Depending on your chosen topping, you may also be able to reheat your pizza too. A minute or so in the microwave and it will be piping hot once again.
Pizzas are also a great option to feed a crowd. A large pizza sliced into wedge shaped or rectangular slices is a tasty addition to any buffet. And your guests can continue to enjoy tucking into it when it’s cooled down.
Reason 8: You don’t have to cook it – but you can if you want to!
For many of us enjoying a takeout or restaurant pizza, half the fun is having someone else prepare our food! If you’re taking a night off cooking, a pizza is an inexpensive and filling meal. And it tastes twice as good when there’s no preparation or washing up to do!
But if you enjoy cooking, it’s also a great option to prepare at home. You can opt for a traditional dough base, or mix things up with a French bread, tortilla or even a plant-based crust. And all the sauces and toppings will be under your control.
It needn’t take long to rustle up, especially if you’ve prepared your dough in advance. And keen cooks will enjoy the taste that much more because it’s all their own work.

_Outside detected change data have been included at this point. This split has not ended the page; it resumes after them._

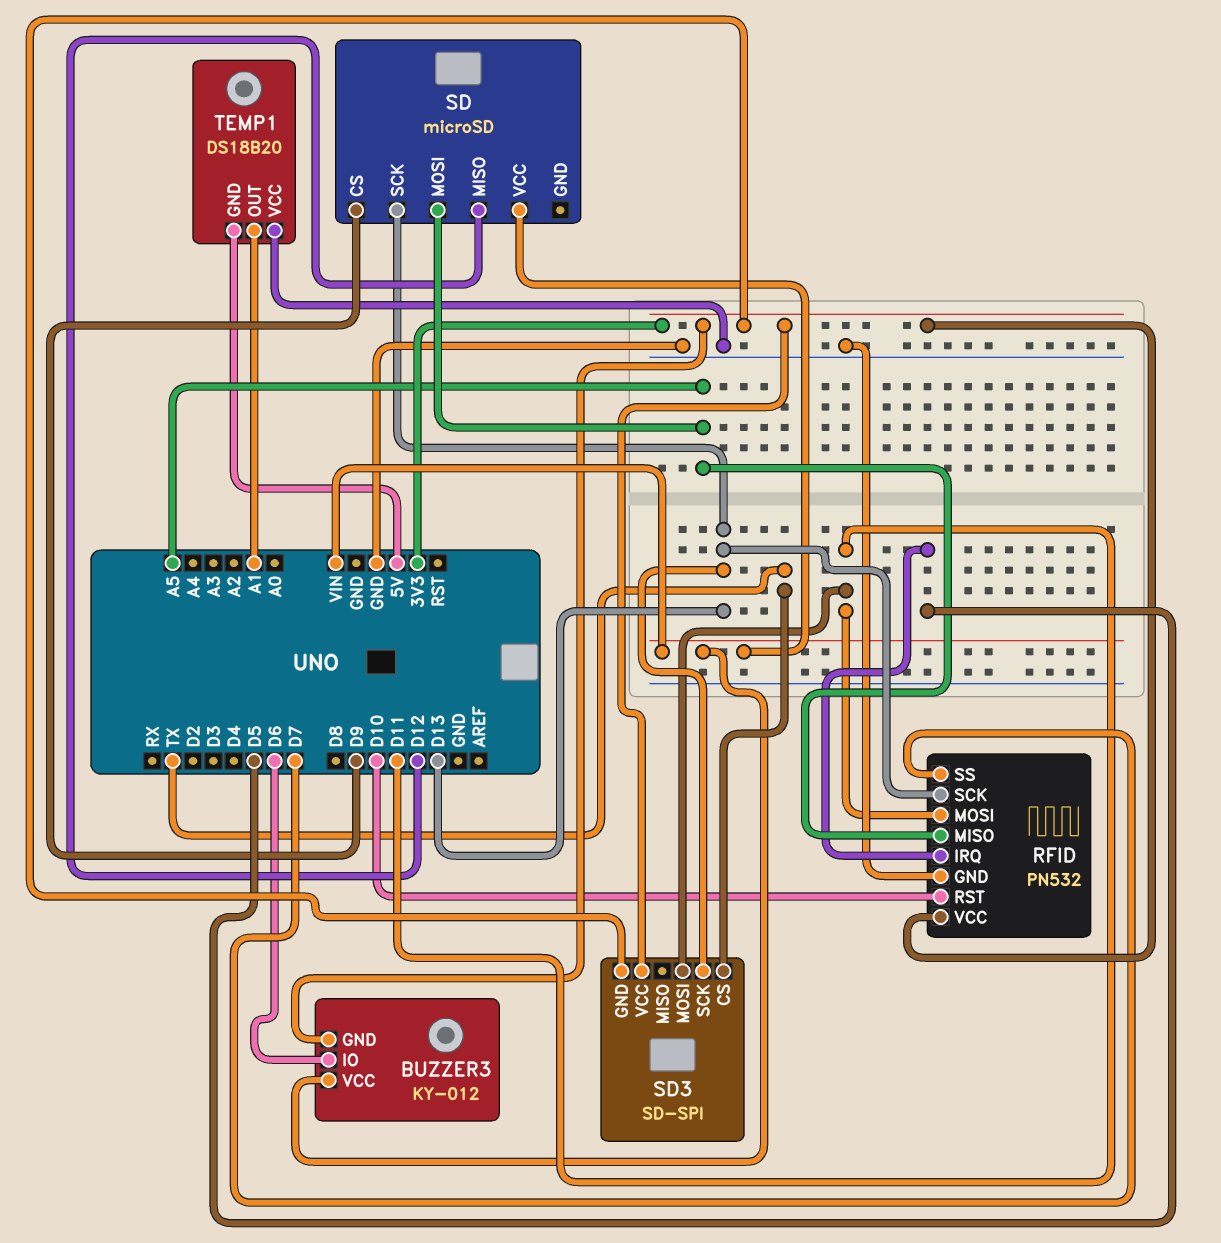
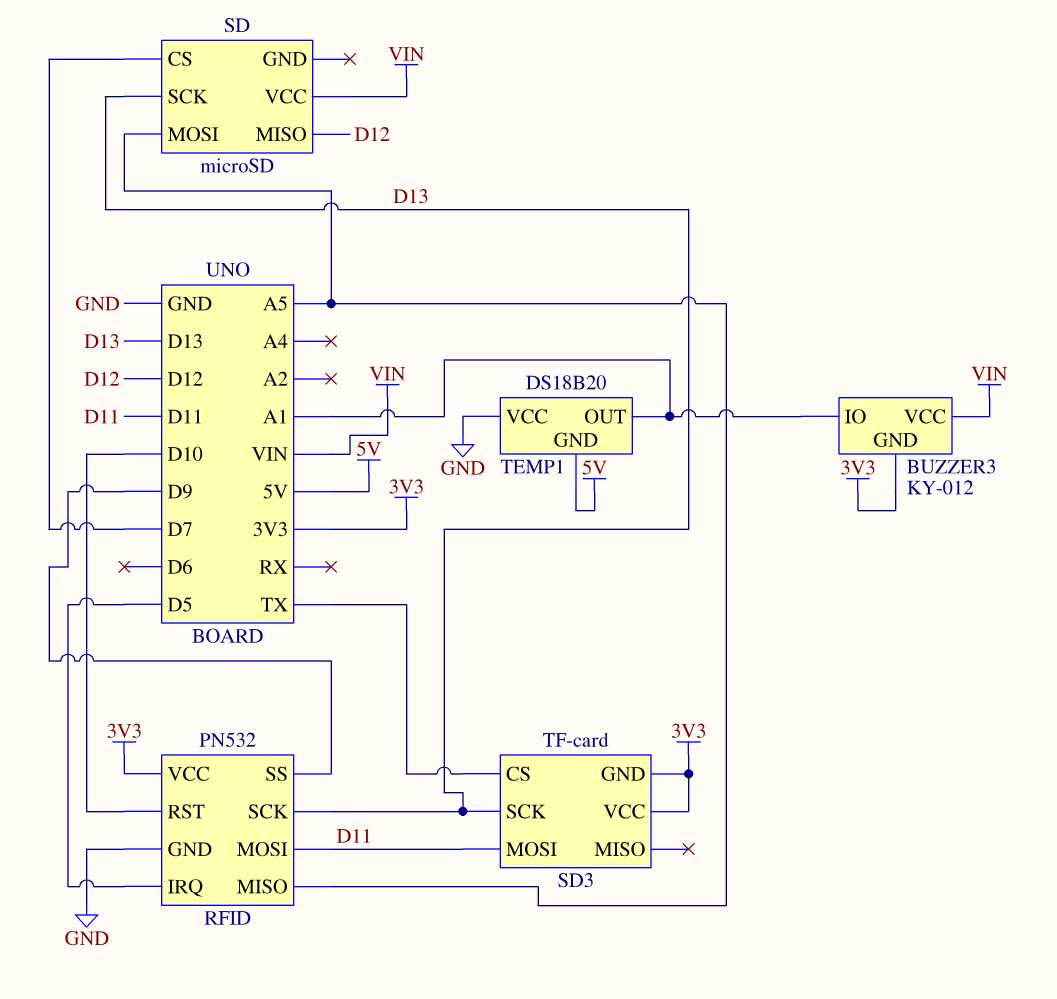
BUZZER3 pin IO: D6 -> A1
RFID pin SS: D7 -> D9
SD pin CS: D9 -> D7
SD3: SD-SPI -> TF-card

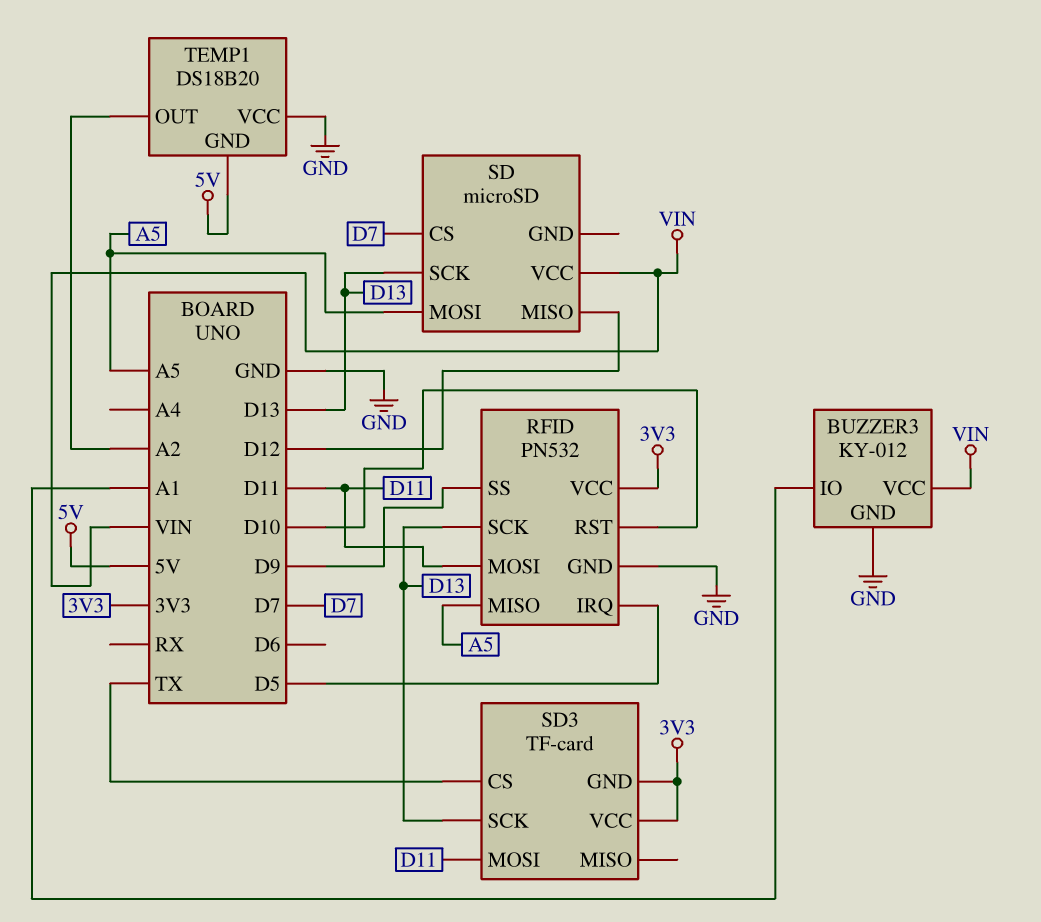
BUZZER3 pin GND: 3V3 -> GND
TEMP1 pin OUT: A1 -> A2

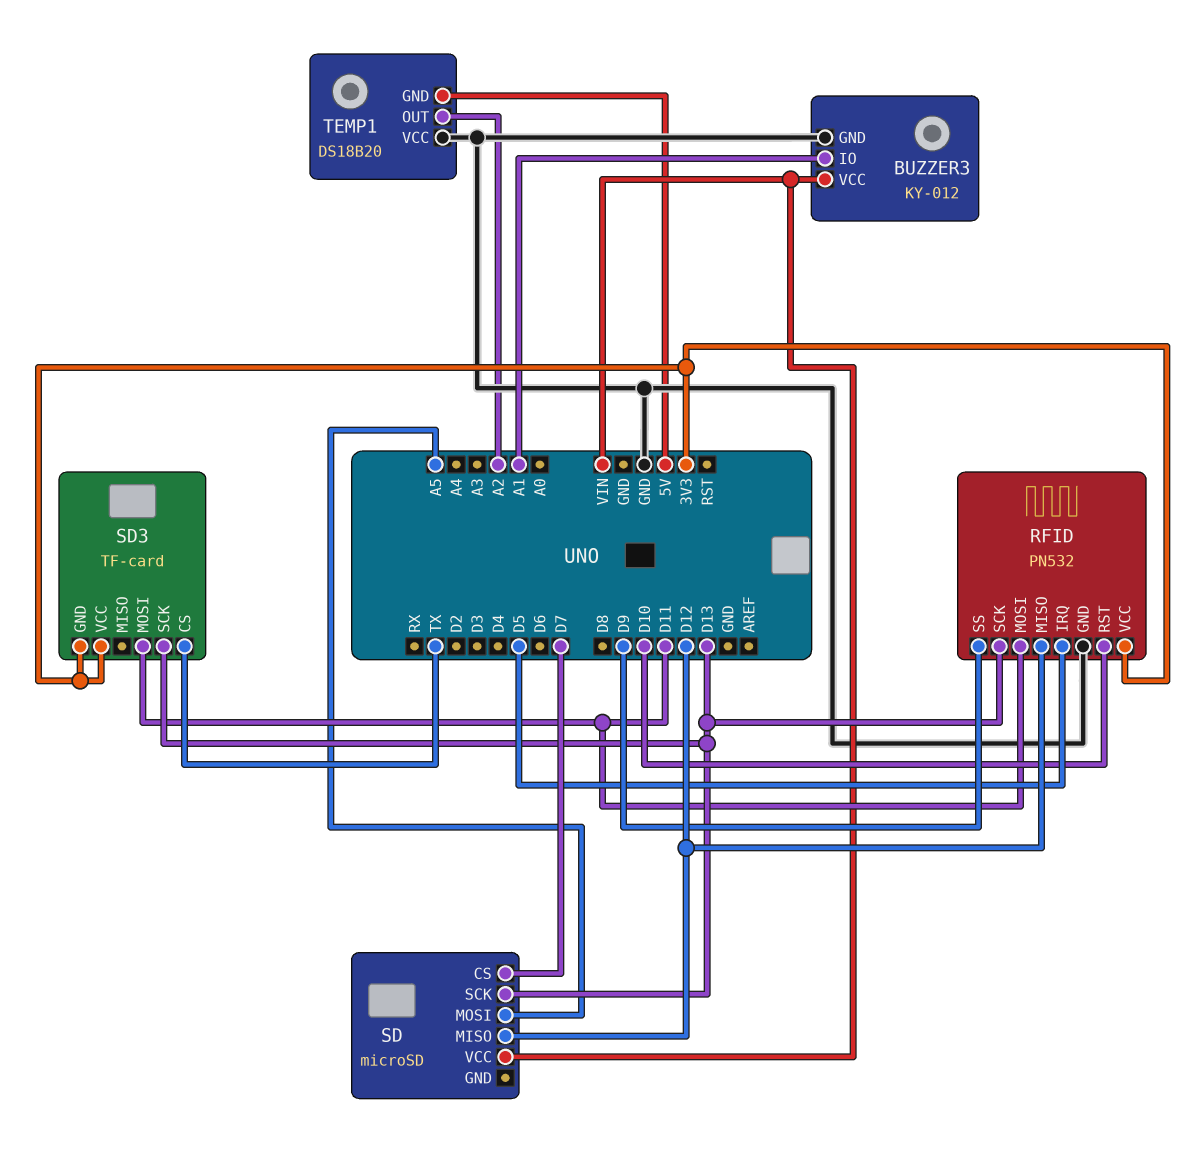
RFID pin MISO: A5 -> D12

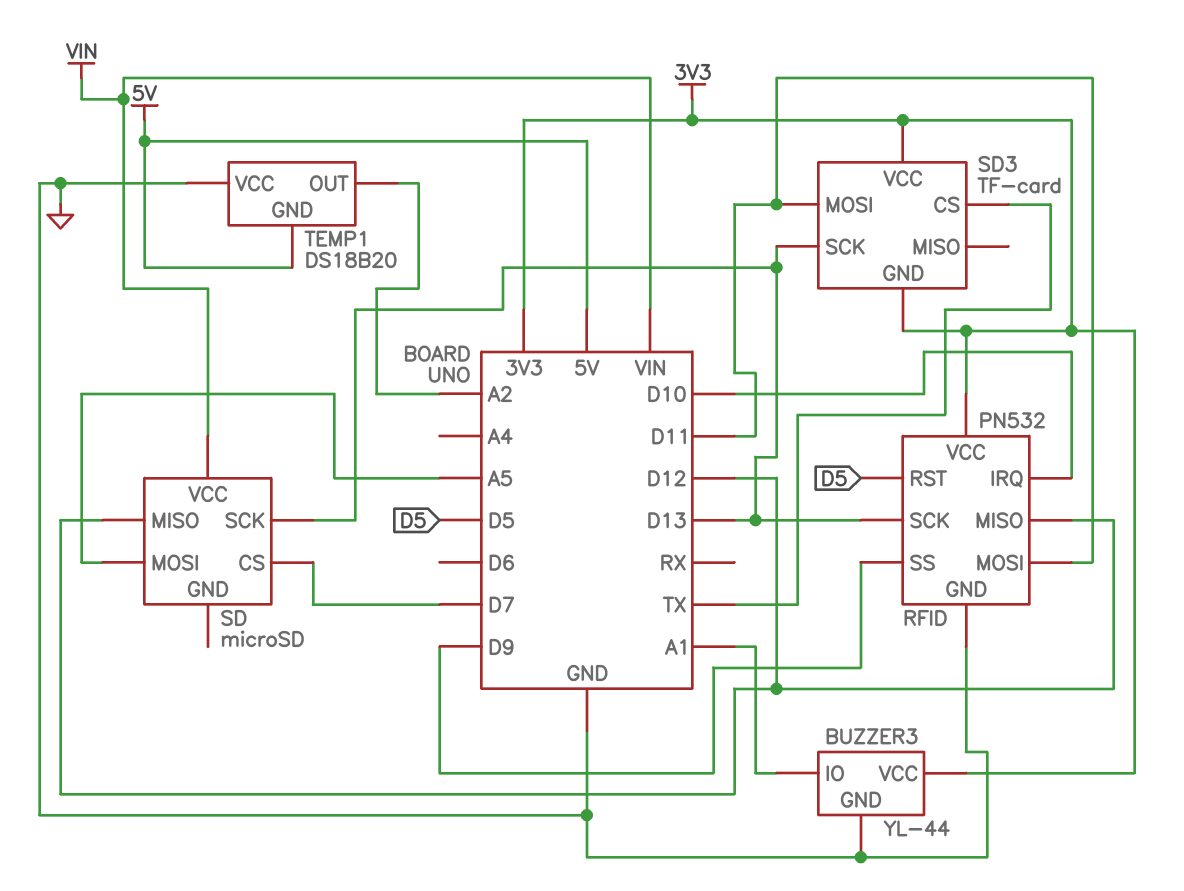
BUZZER3: KY-012 -> YL-44
BUZZER3 pin VCC: VIN -> 3V3
RFID pin IRQ: D5 -> D10
RFID pin RST: D10 -> D5

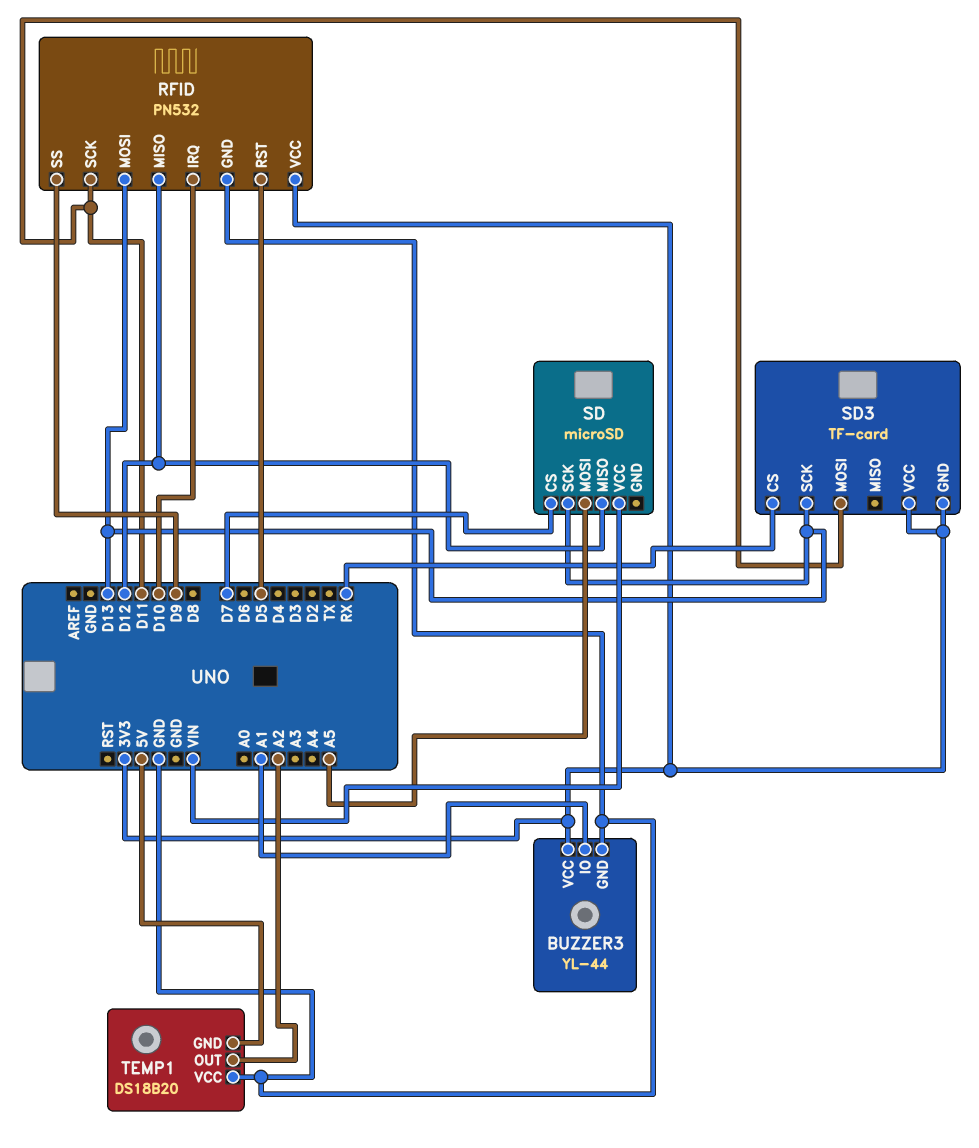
RFID pin MOSI: D11 -> D13
RFID pin SCK: D13 -> D11
SD3 pin CS: TX -> RX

So in summary – we love pizza!
There are a whole host of reasons why pizza tastes so good. A look at the science tells us the glutamate content makes it irresistible. Food pairing and the Maillard reaction may play a part too.
But there are a lot of simpler reasons we can all appreciate as well. That lovely crispy crust! The endless variation in style and toppings. And the sheer joy of being cooked for, or making something delicious ourselves.
Whatever the reasons, for most of us, pizza is a firm favorite. We hope you’re enjoying a slice very soon!